=== TASK INPUTS ===
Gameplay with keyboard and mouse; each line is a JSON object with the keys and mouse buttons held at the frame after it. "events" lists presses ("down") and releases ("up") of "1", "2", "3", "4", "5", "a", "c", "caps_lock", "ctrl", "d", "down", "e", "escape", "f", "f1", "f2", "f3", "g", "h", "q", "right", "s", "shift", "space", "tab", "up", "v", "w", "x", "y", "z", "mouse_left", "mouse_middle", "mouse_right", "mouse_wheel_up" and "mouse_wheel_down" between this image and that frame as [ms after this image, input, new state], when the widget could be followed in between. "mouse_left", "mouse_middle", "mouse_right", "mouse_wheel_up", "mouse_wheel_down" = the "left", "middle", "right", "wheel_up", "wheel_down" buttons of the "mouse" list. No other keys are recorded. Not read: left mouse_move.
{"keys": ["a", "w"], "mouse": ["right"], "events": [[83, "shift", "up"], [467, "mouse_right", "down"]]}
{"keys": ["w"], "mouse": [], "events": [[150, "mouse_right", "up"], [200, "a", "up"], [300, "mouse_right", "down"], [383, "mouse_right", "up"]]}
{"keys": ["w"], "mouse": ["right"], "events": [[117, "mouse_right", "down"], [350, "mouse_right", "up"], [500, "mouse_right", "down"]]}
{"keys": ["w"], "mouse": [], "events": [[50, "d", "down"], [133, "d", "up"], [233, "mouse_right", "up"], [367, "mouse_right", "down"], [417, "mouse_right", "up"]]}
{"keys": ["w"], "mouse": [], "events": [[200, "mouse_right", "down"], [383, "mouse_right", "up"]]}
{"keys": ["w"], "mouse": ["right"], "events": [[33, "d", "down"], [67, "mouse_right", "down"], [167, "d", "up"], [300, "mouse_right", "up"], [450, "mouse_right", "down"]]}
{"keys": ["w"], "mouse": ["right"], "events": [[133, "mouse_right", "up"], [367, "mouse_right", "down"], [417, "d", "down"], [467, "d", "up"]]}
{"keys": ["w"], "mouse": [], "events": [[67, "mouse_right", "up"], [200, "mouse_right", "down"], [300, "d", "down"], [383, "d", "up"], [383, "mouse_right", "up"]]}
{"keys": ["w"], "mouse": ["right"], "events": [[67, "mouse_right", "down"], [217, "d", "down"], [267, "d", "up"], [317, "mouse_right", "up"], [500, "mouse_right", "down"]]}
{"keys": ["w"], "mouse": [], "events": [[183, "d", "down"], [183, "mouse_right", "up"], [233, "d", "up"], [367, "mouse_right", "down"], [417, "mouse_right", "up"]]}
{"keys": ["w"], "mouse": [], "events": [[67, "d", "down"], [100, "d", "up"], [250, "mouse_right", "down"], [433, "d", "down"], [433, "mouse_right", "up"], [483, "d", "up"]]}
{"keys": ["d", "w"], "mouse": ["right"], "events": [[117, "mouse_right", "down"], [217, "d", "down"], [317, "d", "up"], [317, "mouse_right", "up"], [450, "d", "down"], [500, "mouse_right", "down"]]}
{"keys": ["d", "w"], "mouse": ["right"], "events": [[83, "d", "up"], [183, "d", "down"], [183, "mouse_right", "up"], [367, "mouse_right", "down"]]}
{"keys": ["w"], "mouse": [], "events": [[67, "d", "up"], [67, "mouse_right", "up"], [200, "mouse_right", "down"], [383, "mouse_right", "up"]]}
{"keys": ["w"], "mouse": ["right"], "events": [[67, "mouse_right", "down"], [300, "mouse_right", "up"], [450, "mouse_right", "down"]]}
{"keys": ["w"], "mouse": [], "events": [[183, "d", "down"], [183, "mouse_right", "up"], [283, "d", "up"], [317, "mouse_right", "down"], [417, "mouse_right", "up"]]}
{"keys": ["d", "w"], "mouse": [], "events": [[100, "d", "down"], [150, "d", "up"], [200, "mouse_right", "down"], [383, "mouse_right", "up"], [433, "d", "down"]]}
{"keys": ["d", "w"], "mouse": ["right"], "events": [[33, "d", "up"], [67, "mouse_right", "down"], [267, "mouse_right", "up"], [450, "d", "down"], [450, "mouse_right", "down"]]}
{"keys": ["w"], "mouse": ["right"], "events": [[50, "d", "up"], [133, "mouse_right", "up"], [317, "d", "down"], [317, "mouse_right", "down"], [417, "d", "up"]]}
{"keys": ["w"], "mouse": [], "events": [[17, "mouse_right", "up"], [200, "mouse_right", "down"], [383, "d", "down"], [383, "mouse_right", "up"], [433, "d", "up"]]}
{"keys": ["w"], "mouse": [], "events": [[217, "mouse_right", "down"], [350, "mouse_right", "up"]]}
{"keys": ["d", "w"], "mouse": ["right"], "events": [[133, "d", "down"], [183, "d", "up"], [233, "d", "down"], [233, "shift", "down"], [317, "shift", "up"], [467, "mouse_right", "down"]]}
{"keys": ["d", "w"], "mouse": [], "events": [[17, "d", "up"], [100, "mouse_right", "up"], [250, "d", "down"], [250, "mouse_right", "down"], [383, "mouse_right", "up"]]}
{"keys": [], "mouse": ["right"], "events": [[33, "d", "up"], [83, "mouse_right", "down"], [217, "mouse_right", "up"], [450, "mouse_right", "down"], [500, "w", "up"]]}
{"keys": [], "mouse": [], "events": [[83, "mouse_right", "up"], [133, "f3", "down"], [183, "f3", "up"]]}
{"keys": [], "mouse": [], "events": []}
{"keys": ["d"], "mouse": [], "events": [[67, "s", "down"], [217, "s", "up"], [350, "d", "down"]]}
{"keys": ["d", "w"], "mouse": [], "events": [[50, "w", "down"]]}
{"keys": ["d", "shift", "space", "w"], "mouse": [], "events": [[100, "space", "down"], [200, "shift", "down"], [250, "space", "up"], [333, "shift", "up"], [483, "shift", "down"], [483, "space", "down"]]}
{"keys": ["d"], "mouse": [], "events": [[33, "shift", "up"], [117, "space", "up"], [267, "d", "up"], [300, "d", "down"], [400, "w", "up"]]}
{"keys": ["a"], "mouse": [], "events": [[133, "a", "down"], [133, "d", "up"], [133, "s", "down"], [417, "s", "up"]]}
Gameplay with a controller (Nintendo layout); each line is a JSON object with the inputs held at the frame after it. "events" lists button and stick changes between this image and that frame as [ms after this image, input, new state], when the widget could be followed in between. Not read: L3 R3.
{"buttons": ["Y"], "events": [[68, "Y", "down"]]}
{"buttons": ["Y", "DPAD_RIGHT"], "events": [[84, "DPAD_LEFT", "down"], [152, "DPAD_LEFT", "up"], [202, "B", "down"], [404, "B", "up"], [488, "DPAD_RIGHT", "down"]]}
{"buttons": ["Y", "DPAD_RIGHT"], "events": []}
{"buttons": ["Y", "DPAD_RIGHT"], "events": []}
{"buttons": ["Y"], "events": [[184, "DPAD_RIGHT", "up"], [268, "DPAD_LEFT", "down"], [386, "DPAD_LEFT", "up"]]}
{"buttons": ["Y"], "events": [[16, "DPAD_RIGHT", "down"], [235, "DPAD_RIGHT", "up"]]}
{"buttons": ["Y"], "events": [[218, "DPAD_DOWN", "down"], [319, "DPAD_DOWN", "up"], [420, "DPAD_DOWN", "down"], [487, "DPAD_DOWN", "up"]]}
===
# EXERCISE DIRECTIONS
Word for word, reproduce all of the material shown above.

# FINISHED TASK
Gameplay with keyboard and mouse; each line is a JSON object with the keys and mouse buttons held at the frame after it. "events" lists presses ("down") and releases ("up") of "1", "2", "3", "4", "5", "a", "c", "caps_lock", "ctrl", "d", "down", "e", "escape", "f", "f1", "f2", "f3", "g", "h", "q", "right", "s", "shift", "space", "tab", "up", "v", "w", "x", "y", "z", "mouse_left", "mouse_middle", "mouse_right", "mouse_wheel_up" and "mouse_wheel_down" between this image and that frame as [ms after this image, input, new state], when the widget could be followed in between. "mouse_left", "mouse_middle", "mouse_right", "mouse_wheel_up", "mouse_wheel_down" = the "left", "middle", "right", "wheel_up", "wheel_down" buttons of the "mouse" list. No other keys are recorded. Not read: left mouse_move.
{"keys": ["a", "w"], "mouse": ["right"], "events": [[83, "shift", "up"], [467, "mouse_right", "down"]]}
{"keys": ["w"], "mouse": [], "events": [[150, "mouse_right", "up"], [200, "a", "up"], [300, "mouse_right", "down"], [383, "mouse_right", "up"]]}
{"keys": ["w"], "mouse": ["right"], "events": [[117, "mouse_right", "down"], [350, "mouse_right", "up"], [500, "mouse_right", "down"]]}
{"keys": ["w"], "mouse": [], "events": [[50, "d", "down"], [133, "d", "up"], [233, "mouse_right", "up"], [367, "mouse_right", "down"], [417, "mouse_right", "up"]]}
{"keys": ["w"], "mouse": [], "events": [[200, "mouse_right", "down"], [383, "mouse_right", "up"]]}
{"keys": ["w"], "mouse": ["right"], "events": [[33, "d", "down"], [67, "mouse_right", "down"], [167, "d", "up"], [300, "mouse_right", "up"], [450, "mouse_right", "down"]]}
{"keys": ["w"], "mouse": ["right"], "events": [[133, "mouse_right", "up"], [367, "mouse_right", "down"], [417, "d", "down"], [467, "d", "up"]]}
{"keys": ["w"], "mouse": [], "events": [[67, "mouse_right", "up"], [200, "mouse_right", "down"], [300, "d", "down"], [383, "d", "up"], [383, "mouse_right", "up"]]}
{"keys": ["w"], "mouse": ["right"], "events": [[67, "mouse_right", "down"], [217, "d", "down"], [267, "d", "up"], [317, "mouse_right", "up"], [500, "mouse_right", "down"]]}
{"keys": ["w"], "mouse": [], "events": [[183, "d", "down"], [183, "mouse_right", "up"], [233, "d", "up"], [367, "mouse_right", "down"], [417, "mouse_right", "up"]]}
{"keys": ["w"], "mouse": [], "events": [[67, "d", "down"], [100, "d", "up"], [250, "mouse_right", "down"], [433, "d", "down"], [433, "mouse_right", "up"], [483, "d", "up"]]}
{"keys": ["d", "w"], "mouse": ["right"], "events": [[117, "mouse_right", "down"], [217, "d", "down"], [317, "d", "up"], [317, "mouse_right", "up"], [450, "d", "down"], [500, "mouse_right", "down"]]}
{"keys": ["d", "w"], "mouse": ["right"], "events": [[83, "d", "up"], [183, "d", "down"], [183, "mouse_right", "up"], [367, "mouse_right", "down"]]}
{"keys": ["w"], "mouse": [], "events": [[67, "d", "up"], [67, "mouse_right", "up"], [200, "mouse_right", "down"], [383, "mouse_right", "up"]]}
{"keys": ["w"], "mouse": ["right"], "events": [[67, "mouse_right", "down"], [300, "mouse_right", "up"], [450, "mouse_right", "down"]]}
{"keys": ["w"], "mouse": [], "events": [[183, "d", "down"], [183, "mouse_right", "up"], [283, "d", "up"], [317, "mouse_right", "down"], [417, "mouse_right", "up"]]}
{"keys": ["d", "w"], "mouse": [], "events": [[100, "d", "down"], [150, "d", "up"], [200, "mouse_right", "down"], [383, "mouse_right", "up"], [433, "d", "down"]]}
{"keys": ["d", "w"], "mouse": ["right"], "events": [[33, "d", "up"], [67, "mouse_right", "down"], [267, "mouse_right", "up"], [450, "d", "down"], [450, "mouse_right", "down"]]}
{"keys": ["w"], "mouse": ["right"], "events": [[50, "d", "up"], [133, "mouse_right", "up"], [317, "d", "down"], [317, "mouse_right", "down"], [417, "d", "up"]]}
{"keys": ["w"], "mouse": [], "events": [[17, "mouse_right", "up"], [200, "mouse_right", "down"], [383, "d", "down"], [383, "mouse_right", "up"], [433, "d", "up"]]}
{"keys": ["w"], "mouse": [], "events": [[217, "mouse_right", "down"], [350, "mouse_right", "up"]]}
{"keys": ["d", "w"], "mouse": ["right"], "events": [[133, "d", "down"], [183, "d", "up"], [233, "d", "down"], [233, "shift", "down"], [317, "shift", "up"], [467, "mouse_right", "down"]]}
{"keys": ["d", "w"], "mouse": [], "events": [[17, "d", "up"], [100, "mouse_right", "up"], [250, "d", "down"], [250, "mouse_right", "down"], [383, "mouse_right", "up"]]}
{"keys": [], "mouse": ["right"], "events": [[33, "d", "up"], [83, "mouse_right", "down"], [217, "mouse_right", "up"], [450, "mouse_right", "down"], [500, "w", "up"]]}
{"keys": [], "mouse": [], "events": [[83, "mouse_right", "up"], [133, "f3", "down"], [183, "f3", "up"]]}
{"keys": [], "mouse": [], "events": []}
{"keys": ["d"], "mouse": [], "events": [[67, "s", "down"], [217, "s", "up"], [350, "d", "down"]]}
{"keys": ["d", "w"], "mouse": [], "events": [[50, "w", "down"]]}
{"keys": ["d", "shift", "space", "w"], "mouse": [], "events": [[100, "space", "down"], [200, "shift", "down"], [250, "space", "up"], [333, "shift", "up"], [483, "shift", "down"], [483, "space", "down"]]}
{"keys": ["d"], "mouse": [], "events": [[33, "shift", "up"], [117, "space", "up"], [267, "d", "up"], [300, "d", "down"], [400, "w", "up"]]}
{"keys": ["a"], "mouse": [], "events": [[133, "a", "down"], [133, "d", "up"], [133, "s", "down"], [417, "s", "up"]]}
Gameplay with a controller (Nintendo layout); each line is a JSON object with the inputs held at the frame after it. "events" lists button and stick changes between this image and that frame as [ms after this image, input, new state], when the widget could be followed in between. Not read: L3 R3.
{"buttons": ["Y"], "events": [[68, "Y", "down"]]}
{"buttons": ["Y", "DPAD_RIGHT"], "events": [[84, "DPAD_LEFT", "down"], [152, "DPAD_LEFT", "up"], [202, "B", "down"], [404, "B", "up"], [488, "DPAD_RIGHT", "down"]]}
{"buttons": ["Y", "DPAD_RIGHT"], "events": []}
{"buttons": ["Y", "DPAD_RIGHT"], "events": []}
{"buttons": ["Y"], "events": [[184, "DPAD_RIGHT", "up"], [268, "DPAD_LEFT", "down"], [386, "DPAD_LEFT", "up"]]}
{"buttons": ["Y"], "events": [[16, "DPAD_RIGHT", "down"], [235, "DPAD_RIGHT", "up"]]}
{"buttons": ["Y"], "events": [[218, "DPAD_DOWN", "down"], [319, "DPAD_DOWN", "up"], [420, "DPAD_DOWN", "down"], [487, "DPAD_DOWN", "up"]]}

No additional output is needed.